_WHAT THE TASK ASKS:_
The lines to return are those below that contain the word "Inquest".

==== RECORDS FOR THE TASK ====

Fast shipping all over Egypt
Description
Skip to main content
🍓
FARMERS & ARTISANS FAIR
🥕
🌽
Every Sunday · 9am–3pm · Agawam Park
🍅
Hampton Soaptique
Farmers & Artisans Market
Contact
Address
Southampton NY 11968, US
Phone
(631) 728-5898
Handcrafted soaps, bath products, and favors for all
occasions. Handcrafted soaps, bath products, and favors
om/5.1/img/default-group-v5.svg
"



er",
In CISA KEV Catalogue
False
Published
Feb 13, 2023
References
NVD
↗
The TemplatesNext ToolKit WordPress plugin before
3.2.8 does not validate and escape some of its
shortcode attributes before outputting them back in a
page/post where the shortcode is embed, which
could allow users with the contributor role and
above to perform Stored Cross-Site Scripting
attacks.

====
==== RECORDS FOR THE TASK ====

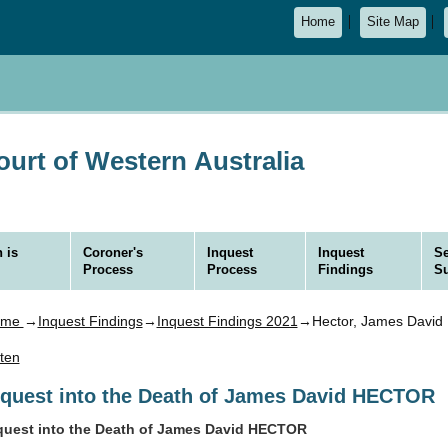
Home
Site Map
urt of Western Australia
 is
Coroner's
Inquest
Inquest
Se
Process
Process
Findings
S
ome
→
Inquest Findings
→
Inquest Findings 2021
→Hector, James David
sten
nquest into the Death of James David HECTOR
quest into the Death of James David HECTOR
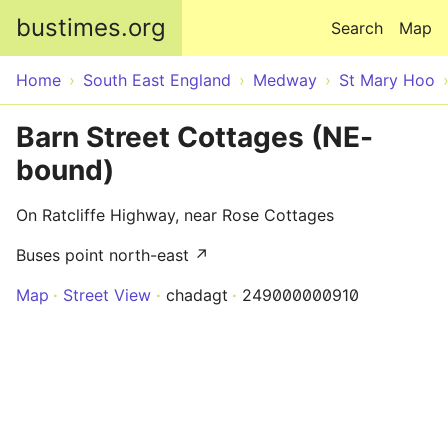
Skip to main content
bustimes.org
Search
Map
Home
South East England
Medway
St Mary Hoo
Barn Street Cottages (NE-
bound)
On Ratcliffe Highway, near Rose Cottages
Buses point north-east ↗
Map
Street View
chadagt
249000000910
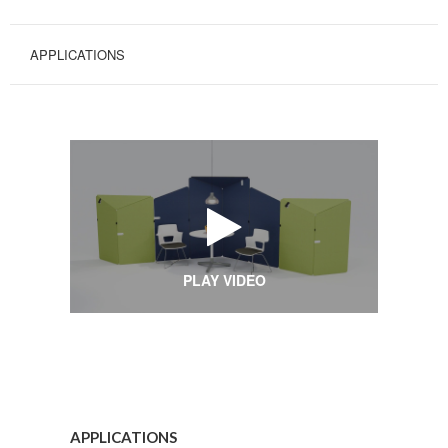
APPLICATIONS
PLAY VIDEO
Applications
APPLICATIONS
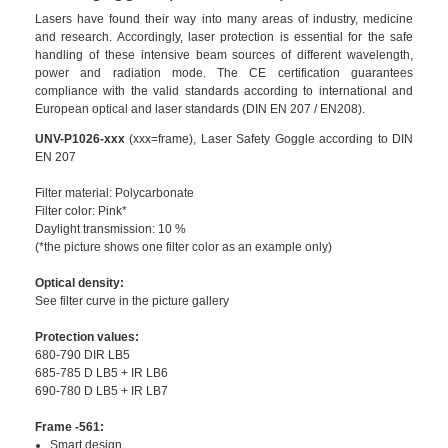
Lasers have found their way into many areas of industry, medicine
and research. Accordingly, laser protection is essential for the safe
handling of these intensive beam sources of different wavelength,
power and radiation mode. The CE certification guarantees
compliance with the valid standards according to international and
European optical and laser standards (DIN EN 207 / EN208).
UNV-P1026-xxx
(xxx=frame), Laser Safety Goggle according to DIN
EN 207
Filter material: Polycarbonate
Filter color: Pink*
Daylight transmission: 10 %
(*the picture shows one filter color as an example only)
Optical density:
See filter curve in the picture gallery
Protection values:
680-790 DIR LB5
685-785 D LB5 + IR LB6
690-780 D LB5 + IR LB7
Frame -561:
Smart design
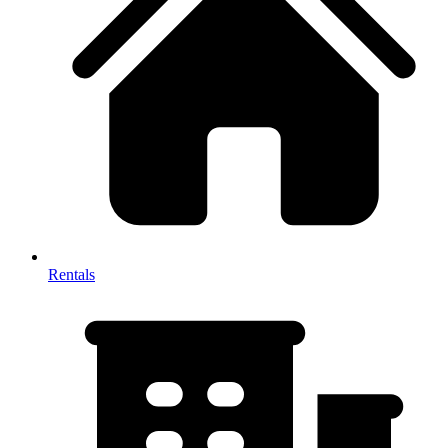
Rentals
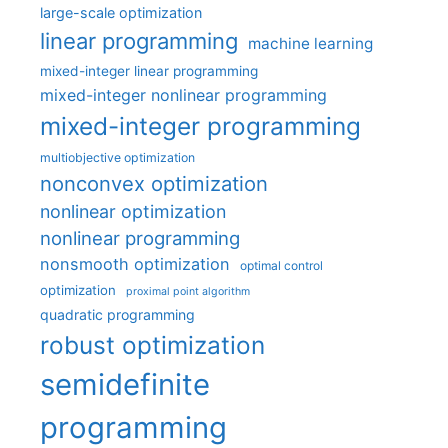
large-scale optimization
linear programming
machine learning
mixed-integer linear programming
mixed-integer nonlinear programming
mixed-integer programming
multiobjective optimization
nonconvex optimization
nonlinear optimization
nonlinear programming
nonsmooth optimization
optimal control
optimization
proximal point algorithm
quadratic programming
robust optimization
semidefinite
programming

====

_SOLUTION:_
Inquest
Inquest
Inquest Findings
Inquest Findings 2021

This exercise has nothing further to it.